The dark of night brought out a new assortment of creatures and critters with what appeared to be a mass migration of armadillos. They are curious and inquisitive little creatures with very poor eyesight. More than one was fascinated by the white dog, and she was just as fascinated with them! One armour-plated giant trundled directly up to her with no sense of fear or impending doom! We had to actually put her way, in the van, to get them to leave her alone. Sily ‘dillers!

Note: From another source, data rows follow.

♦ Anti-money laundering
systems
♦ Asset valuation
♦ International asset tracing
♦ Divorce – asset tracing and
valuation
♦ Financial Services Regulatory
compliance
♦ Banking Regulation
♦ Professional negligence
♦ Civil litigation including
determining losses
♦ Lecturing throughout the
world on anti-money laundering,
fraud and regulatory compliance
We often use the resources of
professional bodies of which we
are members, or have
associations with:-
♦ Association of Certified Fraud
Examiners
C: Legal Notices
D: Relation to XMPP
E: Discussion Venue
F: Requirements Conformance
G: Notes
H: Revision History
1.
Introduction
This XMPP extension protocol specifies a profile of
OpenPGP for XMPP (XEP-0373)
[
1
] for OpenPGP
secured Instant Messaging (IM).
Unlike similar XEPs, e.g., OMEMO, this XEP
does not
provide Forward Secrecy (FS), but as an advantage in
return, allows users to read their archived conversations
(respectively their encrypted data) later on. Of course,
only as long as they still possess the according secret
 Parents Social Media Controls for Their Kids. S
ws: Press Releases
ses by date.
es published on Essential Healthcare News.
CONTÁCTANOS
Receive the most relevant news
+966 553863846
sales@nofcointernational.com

When it is so very hot and dry with a breeze, lots of hydration is needed! The breeze helps to keep you cool, but it deceptively evaporates your sweat as soon as you can sprout it, so you mistakenly think its not so hot and that you aren’t’ even sweating. This is very incorrect and can quickly lead to heat issues. Make sure you are drinking durned near a quart of water every hour, so that you need to use the restroom every hour.
We used about ten gallons of water every day, six gallons in drinking water for two adults and two 50-pound dogs, plus another four gallons of non-drinking water for rinsing dishes, wetting the dogs’ fur to help keep them from overheating (dogs don’t sweat, so this is additional cooling for them), human rinsing (blowing dust itches), dog bowls (they drank both types of water, plus river water and spring pool water), and cooking.
The solar shower
worked like a charm! The first day,
we had tepid water and it was refreshing to use for rinsing off. The subsequent days, we filled it up at night and it solar warmed all day to make some seriously hot water – almost too hot with which to bathe, but fantastic for dish washing and foot washing and laundry rinsing. Three-gallons was enough for two semi-showers and one set of dish washing.

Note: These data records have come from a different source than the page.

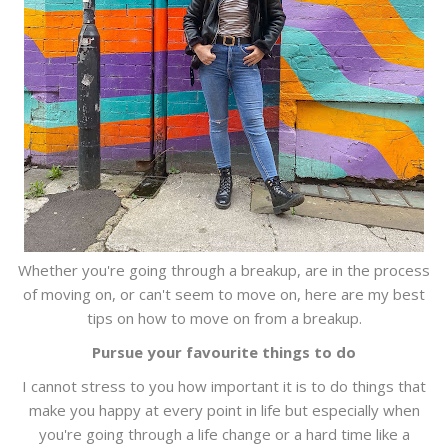
Whether you're going through a breakup, are in the process
of moving on, or can't seem to move on, here are my best
tips on how to move on from a breakup.
Pursue your favourite things to do
I cannot stress to you how important it is to do things that
make you happy at every point in life but especially when
you're going through a life change or a hard time like a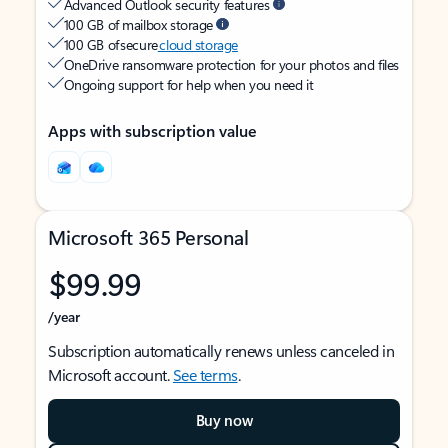
Advanced Outlook security features
100 GB of mailbox storage
100 GB of secure
cloud storage
OneDrive ransomware protection for your photos and files
Ongoing support for help when you need it
Apps with subscription value
Microsoft 365 Personal
$99.99
/year
Subscription automatically renews unless canceled in
Microsoft account.
See terms
.
Buy now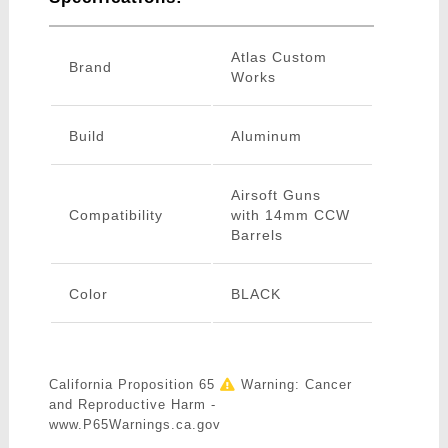
Atlas Custom
Brand
Works
Build
Aluminum
Airsoft Guns
Compatibility
with 14mm CCW
Barrels
Color
BLACK
California Proposition 65
Warning: Cancer
and Reproductive Harm -
www.P65Warnings.ca.gov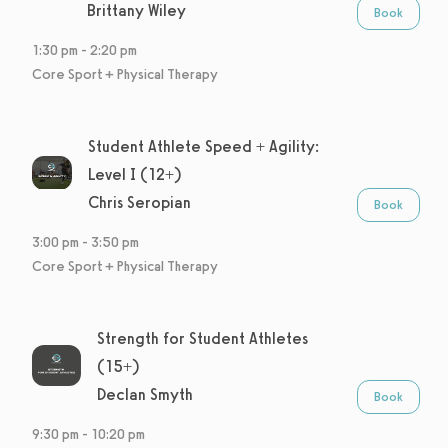
Brittany Wiley
Book
1:30 pm
-
2:20 pm
Core Sport + Physical Therapy
Student Athlete Speed + Agility:
Level I (12+)
Chris Seropian
Book
3:00 pm
-
3:50 pm
Core Sport + Physical Therapy
Strength for Student Athletes
(15+)
Declan Smyth
Book
9:30 pm
-
10:20 pm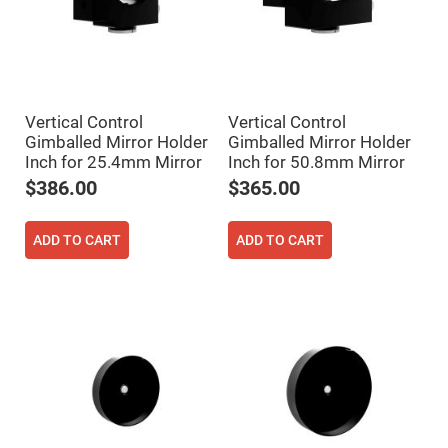
Cube
Polarizing
Beamsplitters
Lenses
Spherical
Lenses
Plano
Convex
Vertical Control
Vertical Control
Spherical
Gimballed Mirror Holder
Gimballed Mirror Holder
Lenses
Inch for 25.4mm Mirror
Inch for 50.8mm Mirror
Bi-
convex
$386.00
$365.00
Spherical
Lenses
Plano
ADD TO CART
ADD TO CART
Concave
Spherical
Lenses
Bi-
concave
Spherical
Lenses
Aspherical
Lenses
Aspheric
Condenser
Lenses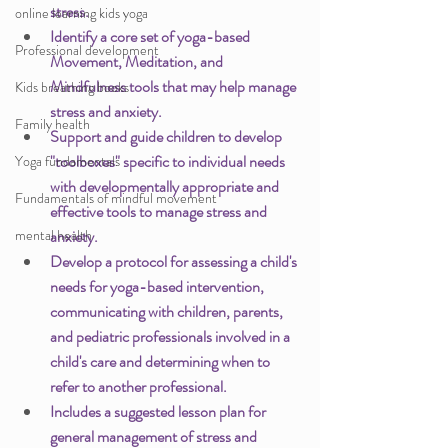
stress.
online learning kids yoga
Identify a core set of yoga-based 
Professional development
Movement, Meditation, and 
Mindfulness tools that may help manage 
Kids breathing books
stress and anxiety.
Family health
Support and guide children to develop 
"toolboxes" specific to individual needs 
Yoga fundamentals
with developmentally appropriate and 
Fundamentals of mindful movement
effective tools to manage stress and 
mental health
anxiety.
Develop a protocol for assessing a child's 
needs for yoga-based intervention, 
communicating with children, parents, 
and pediatric professionals involved in a 
child's care and determining when to 
refer to another professional.
Includes a suggested lesson plan for 
general management of stress and 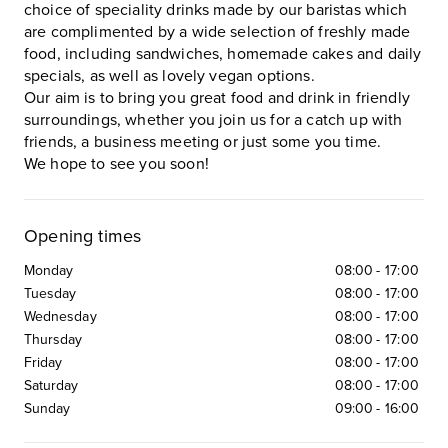
choice of speciality drinks made by our baristas which
are complimented by a wide selection of freshly made
food, including sandwiches, homemade cakes and daily
specials, as well as lovely vegan options.
Our aim is to bring you great food and drink in friendly
surroundings, whether you join us for a catch up with
friends, a business meeting or just some you time.
We hope to see you soon!
Opening times
Monday
08:00
-
17:00
Tuesday
08:00
-
17:00
Wednesday
08:00
-
17:00
Thursday
08:00
-
17:00
Friday
08:00
-
17:00
Saturday
08:00
-
17:00
Sunday
09:00
-
16:00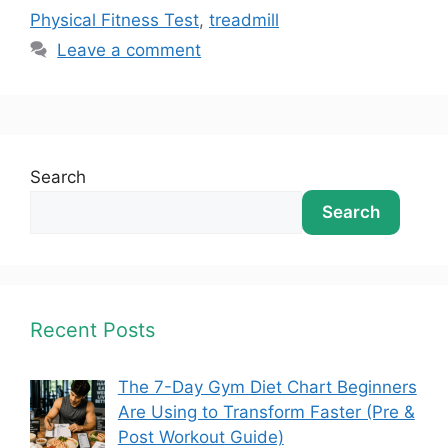
Physical Fitness Test
,
treadmill
Leave a comment
Search
Search
Recent Posts
The 7-Day Gym Diet Chart Beginners
Are Using to Transform Faster (Pre &
Post Workout Guide)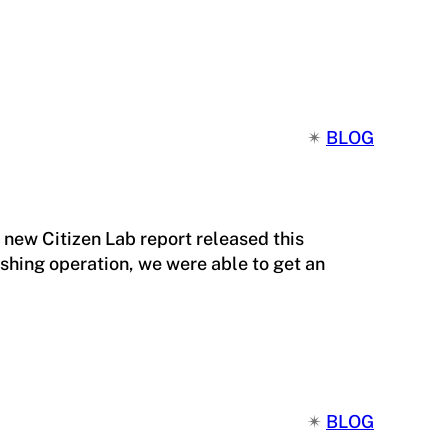
✴︎
BLOG
 new Citizen Lab report released this
shing operation, we were able to get an
✴︎
BLOG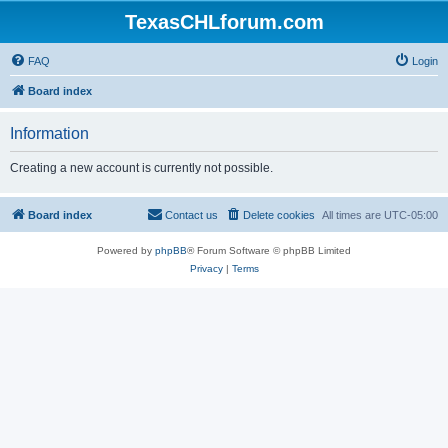
TexasCHLforum.com
FAQ
Login
Board index
Information
Creating a new account is currently not possible.
Board index
Contact us
Delete cookies
All times are
UTC-05:00
Powered by
phpBB
® Forum Software © phpBB Limited
Privacy
|
Terms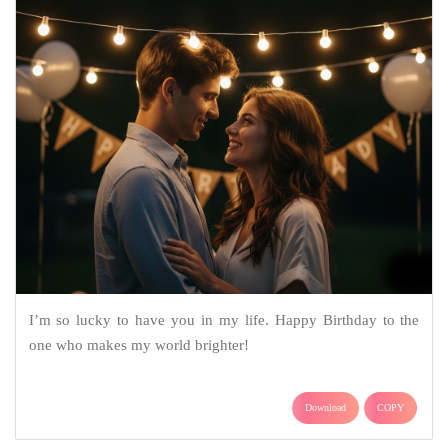
I’m so lucky to have you in my life. Happy Birthday to the
one who makes my world brighter!
Download
COPY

I had forgotten about SAND BURRs! Oh my… what a horrible little weed! The poor dogs and their linoleum paws… “tenderfoot” barely begins to describe it! LOL! First they begin walking on all four paws, and soon its a three-legged dog, and then suddenly it becomes a two-legged dog and you have to stop to take pity on them and deburr their little tootsies. That good laugh out of the way – they also stick to women’s foamy flip-flops and men’s shoelaces… Take your shoes off before getting into the van!
Coffee, Tea, and an Epiphany
So, the first morning, shortly after dawn, as we were beginning to stir and start our day, I set out to make a cup of coffee for me and a cup of Earl Grey for Rock.
I stood there, feeling the little waves of warmth lap against my skin on the breeze from the gas flames, seeing the morning sunshine shimmering on the pan of water, hearing the little song birds twittering around us, smelling the faint scent of coffee grounds waiting for their hot water, and anticipating the taste of fresh coffee that would soon wash through my mouth… it dawned on me.
With all of our “modern conveniences” that are sold to us as time-saving equipment, all we have done is removed ourselves from the present moment of making coffee and hurled ourselves in to the multi-tasking mindlessness of poking a button on the coffee pot and turning to go answer eMails while it percolates.
We miss out on the silence in our mind, of simply enjoying the moment and patiently waiting for the coffee water to heat.
I enjoyed the quiet of mind and the lack of busy-ness that my single-tasking afforded me. And my coffee had never tasted better…
… and we really were “living in a van, down by the river!”